Todo su pasado, despues de aquel último reflejo, le parecía como arrancado del corazón, como desposeído de ella misma, como si ya no le perteneciera, como si le perteneciera a otra persona. ¡Qué poco se sabe del corazón!

Aquella mañana, desde el ventanal de su casa, Constanze vió trascurrir de nuevo la vida de los demás bajo un limpio cielo azúl. Pero está vez no se iba a quedar inmóvil. Quizás el propio cielo azúl, quizás el movimiento incesante de personas que perseguían sus vidas, quizás el nuevo año o el último reflejo en el estanque, hizo que se planteara una cuestión, que se le antojaba trascendental para sus días: ¿existe otro yo desconocido?

Hasta ese momento, la idea que había reinado por encima de todas las demás en su vida, era que no existía su futuro, porque estaba convencida que el propio futuro no existe, que el futuro nunca llega, que solo lo imaginámos para despues olvidarlo o confundirlo y mezclarlo con lo presente.

Pero en aquella mañana limpia de enero buscó quizás una idea dulce (y turbia aún), que pudiera disipar pronto su  deseo y melancolía. Quizás existía otra Constanze, que ni ella misma ni el mundo conocían todavía; lejos de la imposibilidad, lejos de sus vicios y sus virtudes; y que creyera en el mañana hasta amarlo, como amaba y añoraba ahora sus días pasados.

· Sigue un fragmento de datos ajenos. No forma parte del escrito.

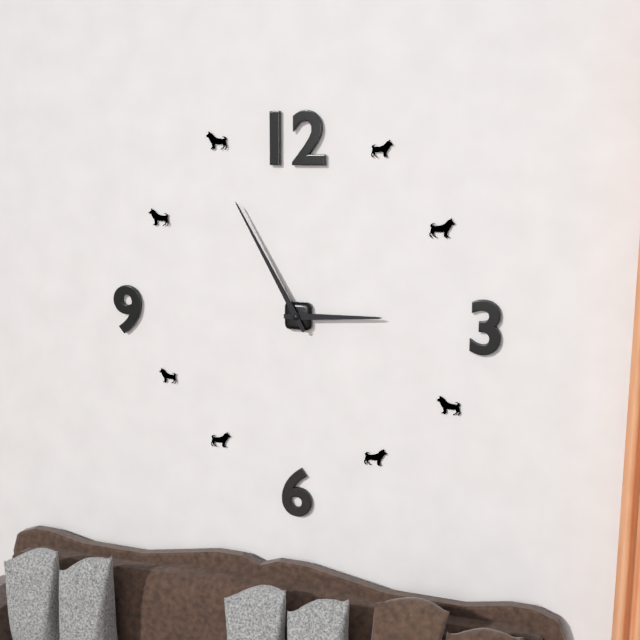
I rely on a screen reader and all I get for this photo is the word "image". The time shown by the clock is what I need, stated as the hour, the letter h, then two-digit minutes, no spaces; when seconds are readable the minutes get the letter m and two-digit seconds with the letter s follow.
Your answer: 2h55
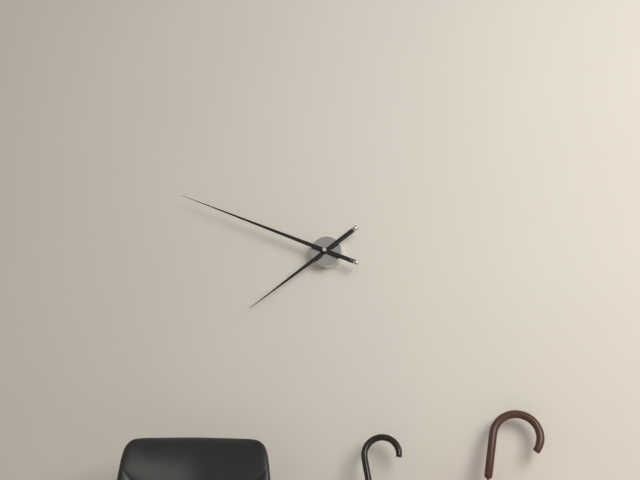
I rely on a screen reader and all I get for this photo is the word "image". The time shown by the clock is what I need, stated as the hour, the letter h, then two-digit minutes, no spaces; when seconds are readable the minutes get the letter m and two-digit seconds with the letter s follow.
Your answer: 7h49
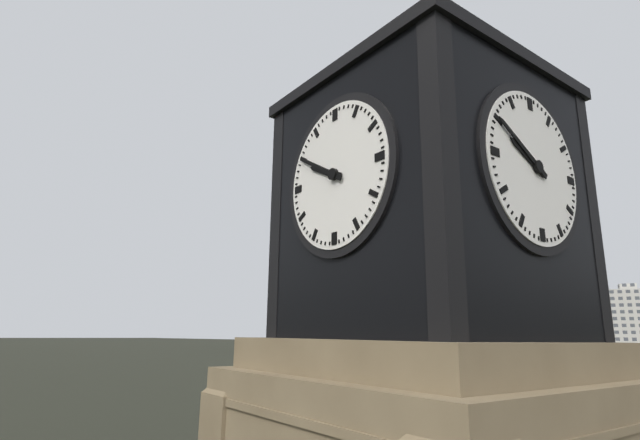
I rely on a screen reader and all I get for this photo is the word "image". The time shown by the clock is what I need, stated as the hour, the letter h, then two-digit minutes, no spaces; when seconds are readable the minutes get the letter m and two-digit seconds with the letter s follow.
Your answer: 9h50
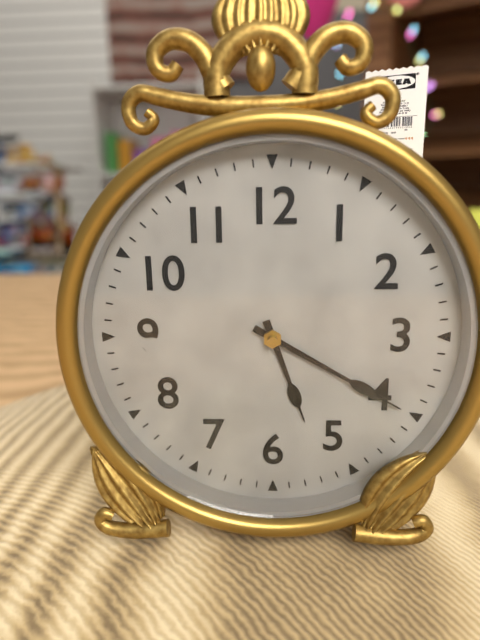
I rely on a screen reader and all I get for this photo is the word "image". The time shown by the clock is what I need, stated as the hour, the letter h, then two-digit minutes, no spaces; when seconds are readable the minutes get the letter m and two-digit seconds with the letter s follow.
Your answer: 5h20
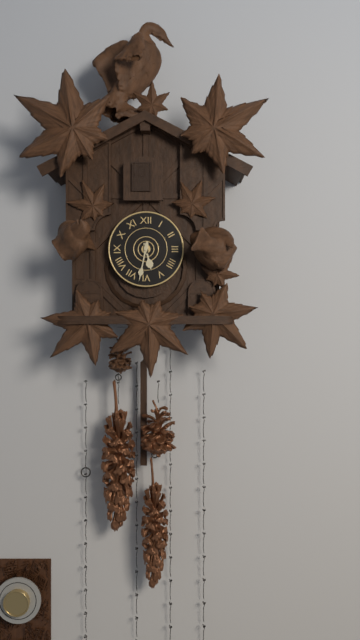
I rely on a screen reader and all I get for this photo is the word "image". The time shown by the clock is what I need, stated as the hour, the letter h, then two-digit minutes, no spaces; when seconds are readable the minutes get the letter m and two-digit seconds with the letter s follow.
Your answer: 5h32
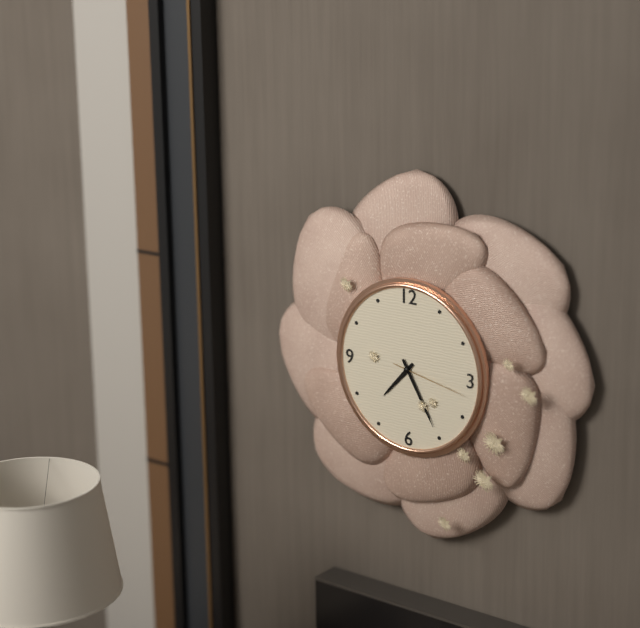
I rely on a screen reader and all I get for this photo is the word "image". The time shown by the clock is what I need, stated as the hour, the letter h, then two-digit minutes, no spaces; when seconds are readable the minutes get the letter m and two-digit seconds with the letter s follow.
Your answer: 7h25m17s
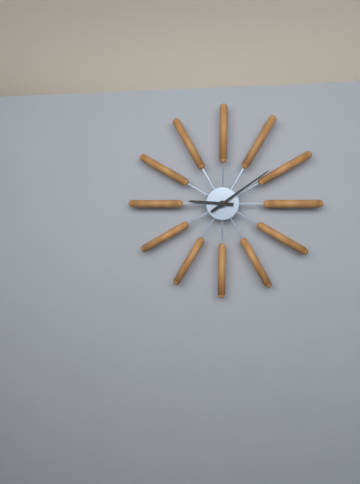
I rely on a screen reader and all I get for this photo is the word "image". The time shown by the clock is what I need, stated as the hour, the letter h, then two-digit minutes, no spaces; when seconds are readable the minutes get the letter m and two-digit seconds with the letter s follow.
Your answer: 9h09
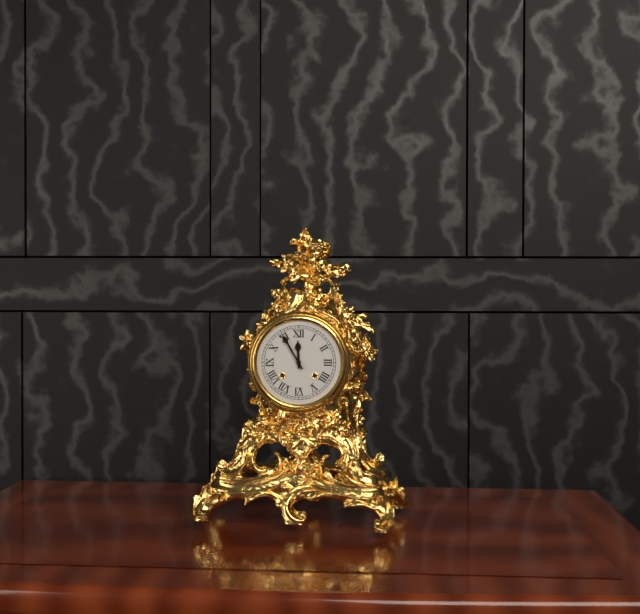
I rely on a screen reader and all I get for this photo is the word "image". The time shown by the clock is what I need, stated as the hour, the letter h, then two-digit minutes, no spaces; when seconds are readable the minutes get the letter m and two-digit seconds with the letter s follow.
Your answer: 11h55
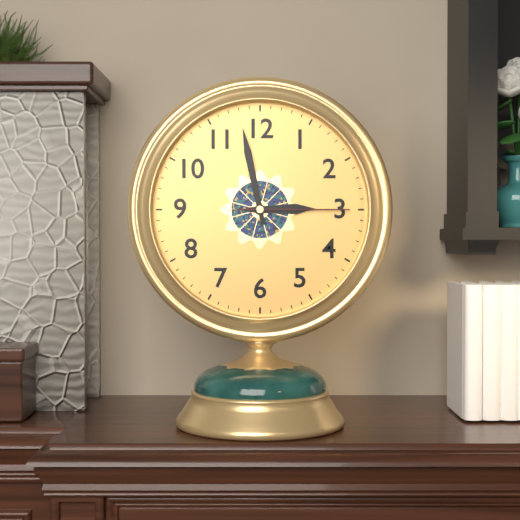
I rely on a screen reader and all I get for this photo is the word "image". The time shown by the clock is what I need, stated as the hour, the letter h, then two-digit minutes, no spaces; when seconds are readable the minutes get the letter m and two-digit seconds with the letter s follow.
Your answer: 2h58m15s
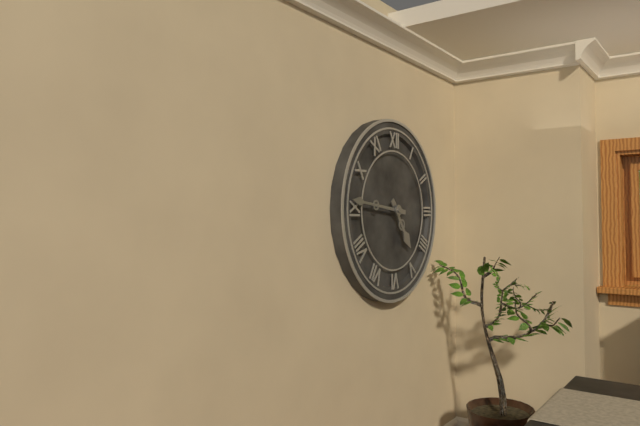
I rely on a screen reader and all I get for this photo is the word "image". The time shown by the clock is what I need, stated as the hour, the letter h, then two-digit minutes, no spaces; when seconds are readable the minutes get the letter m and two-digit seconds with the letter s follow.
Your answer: 4h46
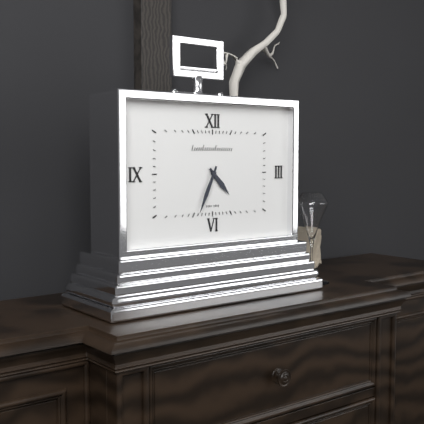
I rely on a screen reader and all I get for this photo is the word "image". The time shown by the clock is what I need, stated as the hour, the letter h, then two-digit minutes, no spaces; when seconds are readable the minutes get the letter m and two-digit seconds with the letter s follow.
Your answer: 4h34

Constanze decidió dar un paseo bajo aquella bóveda infinita, pura y azúl del cielo de Viena. Despues de atravesar a pleno sol los jardines helados de palacio y de respirar más profundamete que lo hacía la ciudad, la idea de otra Constanze, celosa y pura, empezó a cautivar su pensamiento menos pueril.

Aquel viernes de 1.781, decicidió aceptar una invitación que había desechado días atrás.